Jan 03, 2022 at 10:00 am by INT

A couple of months ago, I wrote a column referring to the multiple backup drives on my desk, in addition to the off-site backup I utilize. I mentioned that I keep several drives to back up the computer (and each other), so I won’t lose crucial files in the event of a drive failure. Drive failures are not only a possibility but are likely. A few years ago, a hard drive manufacturer informed me that the average life of a drive was less than three years, so it’s essential to plan for drive failure.

During the last week of 2021, two of my backup drives failed within a day of each other. Coincidence? Possibly. Perhaps there was a power surge or something along the network that caused the drives to quit working, but whatever the case, they were dead.

I tried several utilities to revive the drives but found only one that worked well for me. It’s called Disk Drill, from 508 Software (cleverfiles.com). I paid $89, which included a pro version for both Mac and Windows.

With Disk Drill, I gathered most of the files from the biggest backup drive (4 TB of information) and copied them to another (new) drive. It took about 48 hours for Disk Drill to do its work, then another six hours for me to go through the files and copy them to another drive. Because this was my second oldest backup drive, there were files on it that hadn’t been backed up to other drives, and I couldn’t afford to lose them.

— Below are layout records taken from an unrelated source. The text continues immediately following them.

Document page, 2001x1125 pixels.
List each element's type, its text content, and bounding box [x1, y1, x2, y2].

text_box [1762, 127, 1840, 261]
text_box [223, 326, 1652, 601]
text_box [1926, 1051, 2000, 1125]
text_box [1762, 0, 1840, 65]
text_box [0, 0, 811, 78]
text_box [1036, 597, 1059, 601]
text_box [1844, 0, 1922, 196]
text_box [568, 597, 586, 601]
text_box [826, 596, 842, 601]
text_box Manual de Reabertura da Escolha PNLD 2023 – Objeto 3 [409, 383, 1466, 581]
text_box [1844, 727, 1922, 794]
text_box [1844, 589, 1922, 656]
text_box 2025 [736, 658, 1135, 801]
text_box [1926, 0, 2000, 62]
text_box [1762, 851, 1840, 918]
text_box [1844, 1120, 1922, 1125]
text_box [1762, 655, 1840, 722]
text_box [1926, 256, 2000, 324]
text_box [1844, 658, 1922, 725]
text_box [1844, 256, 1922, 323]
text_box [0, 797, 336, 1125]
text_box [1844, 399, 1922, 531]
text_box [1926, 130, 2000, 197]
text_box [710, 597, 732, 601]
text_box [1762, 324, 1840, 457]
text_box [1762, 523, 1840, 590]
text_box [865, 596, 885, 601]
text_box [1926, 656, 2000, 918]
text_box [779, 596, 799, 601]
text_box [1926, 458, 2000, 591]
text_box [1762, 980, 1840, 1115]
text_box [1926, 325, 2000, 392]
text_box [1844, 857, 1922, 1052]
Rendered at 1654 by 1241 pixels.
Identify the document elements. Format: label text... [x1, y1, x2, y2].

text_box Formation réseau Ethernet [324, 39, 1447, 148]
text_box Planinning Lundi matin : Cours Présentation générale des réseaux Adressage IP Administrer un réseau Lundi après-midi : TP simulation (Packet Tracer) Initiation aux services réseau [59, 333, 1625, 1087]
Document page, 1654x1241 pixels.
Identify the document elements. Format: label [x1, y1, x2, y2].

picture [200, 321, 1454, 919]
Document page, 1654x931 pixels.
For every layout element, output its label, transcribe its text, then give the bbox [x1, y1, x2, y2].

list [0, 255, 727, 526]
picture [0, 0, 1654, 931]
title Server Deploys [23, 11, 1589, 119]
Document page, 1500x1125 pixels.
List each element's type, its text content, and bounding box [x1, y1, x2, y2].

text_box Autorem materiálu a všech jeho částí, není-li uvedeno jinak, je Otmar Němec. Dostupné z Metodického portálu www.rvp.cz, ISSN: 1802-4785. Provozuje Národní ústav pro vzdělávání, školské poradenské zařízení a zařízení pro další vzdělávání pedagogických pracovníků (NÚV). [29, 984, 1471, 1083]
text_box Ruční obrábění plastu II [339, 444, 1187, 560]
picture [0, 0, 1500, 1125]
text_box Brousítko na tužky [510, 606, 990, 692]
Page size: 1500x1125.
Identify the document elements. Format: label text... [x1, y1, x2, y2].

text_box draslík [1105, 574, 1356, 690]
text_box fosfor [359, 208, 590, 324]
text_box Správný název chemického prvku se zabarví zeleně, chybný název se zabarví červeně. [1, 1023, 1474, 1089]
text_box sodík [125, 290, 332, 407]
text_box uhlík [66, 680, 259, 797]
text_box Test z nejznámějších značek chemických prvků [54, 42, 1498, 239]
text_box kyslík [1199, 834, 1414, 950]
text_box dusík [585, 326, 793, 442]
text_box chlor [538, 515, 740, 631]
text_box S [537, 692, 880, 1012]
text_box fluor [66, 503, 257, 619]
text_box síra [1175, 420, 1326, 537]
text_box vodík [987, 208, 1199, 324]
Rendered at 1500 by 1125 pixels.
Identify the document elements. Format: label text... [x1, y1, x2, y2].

I learned a couple of lessons. One was to make sure everything was backed up in at least three places. I thought I was doing that but learned some of the files pre-dated the backup routines I had set up. The second lesson was to be sure the off-site backup (I use Backblaze) is backing up not just the hard drive and network but the external backup drives as well.

I purchased two new drives. I spent a little extra and purchased solid-state (SSD) drives this time. They have a much longer lifespan than traditional USB drives and are less prone to break due to movement, shaking, etc. One is a 5-terabyte drive and the other a 2-terabyte drive. The larger drive backs up everything on both the computer and other external drives, while the 2-terabyte drive is used exclusively for Apple Time Machine, which backs up everything on my computer every few hours.

It wasn’t an inexpensive lesson, but one well worth learning.

Kevin Slimp is former director of The University of Tennessee Newspaper Institute and founder of NewspaperAcademy.com.